§ INPUT:

------------------------------------------------------------

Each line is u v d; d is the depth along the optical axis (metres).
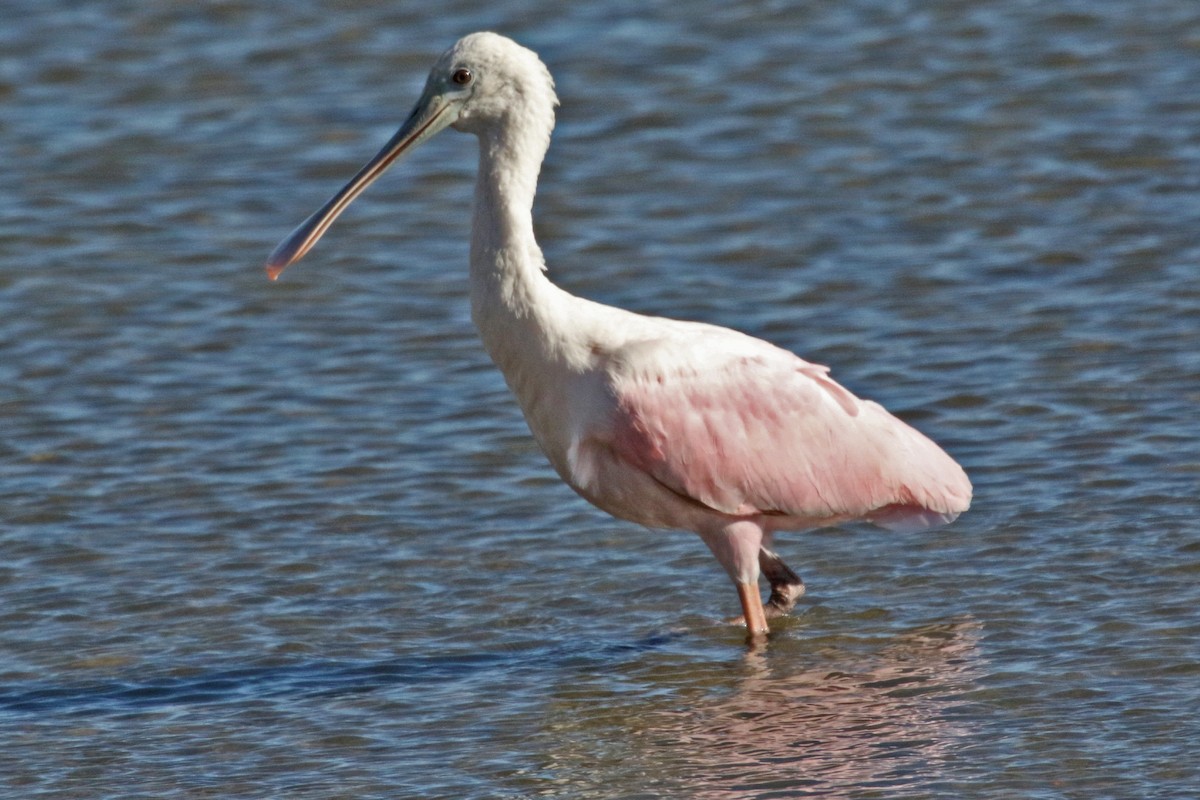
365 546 14.78
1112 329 18.39
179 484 16.02
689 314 19.72
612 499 13.12
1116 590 13.33
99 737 11.81
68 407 17.70
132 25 28.69
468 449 16.64
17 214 22.70
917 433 13.73
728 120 25.08
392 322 19.69
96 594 14.00
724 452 12.90
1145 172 22.55
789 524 13.41
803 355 18.44
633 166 23.88
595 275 20.80
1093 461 15.57
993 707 11.72
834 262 20.78
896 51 27.06
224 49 27.91
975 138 23.97
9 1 29.66
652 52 27.45
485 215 12.78
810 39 27.75
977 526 14.62
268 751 11.55
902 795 10.61
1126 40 26.83
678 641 13.12
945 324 18.89
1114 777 10.68
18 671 12.82
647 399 12.70
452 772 11.19
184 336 19.41
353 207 23.08
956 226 21.50
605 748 11.44
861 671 12.45
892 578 13.93
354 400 17.78
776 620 13.41
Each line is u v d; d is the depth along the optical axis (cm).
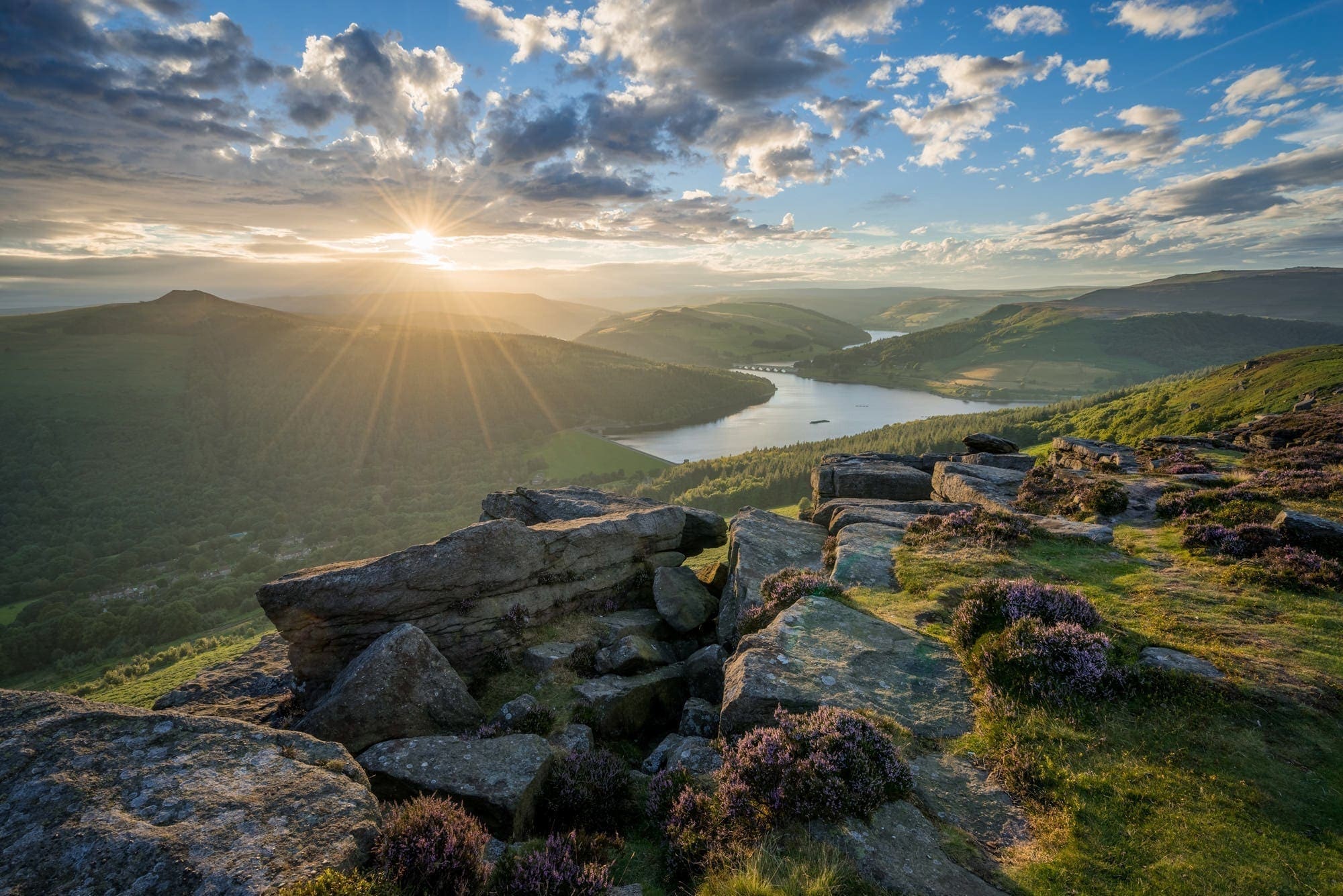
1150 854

------------------------------------------------------------

§ INSTRUCTIONS TO FOLLOW: The expected output is every line from the material above where "depth" can be found.

§ TASK SOLUTION:
Each line is u v d; d is the depth along the optical axis (metres).
Each line is u v d; d is the depth along the optical axis (cm).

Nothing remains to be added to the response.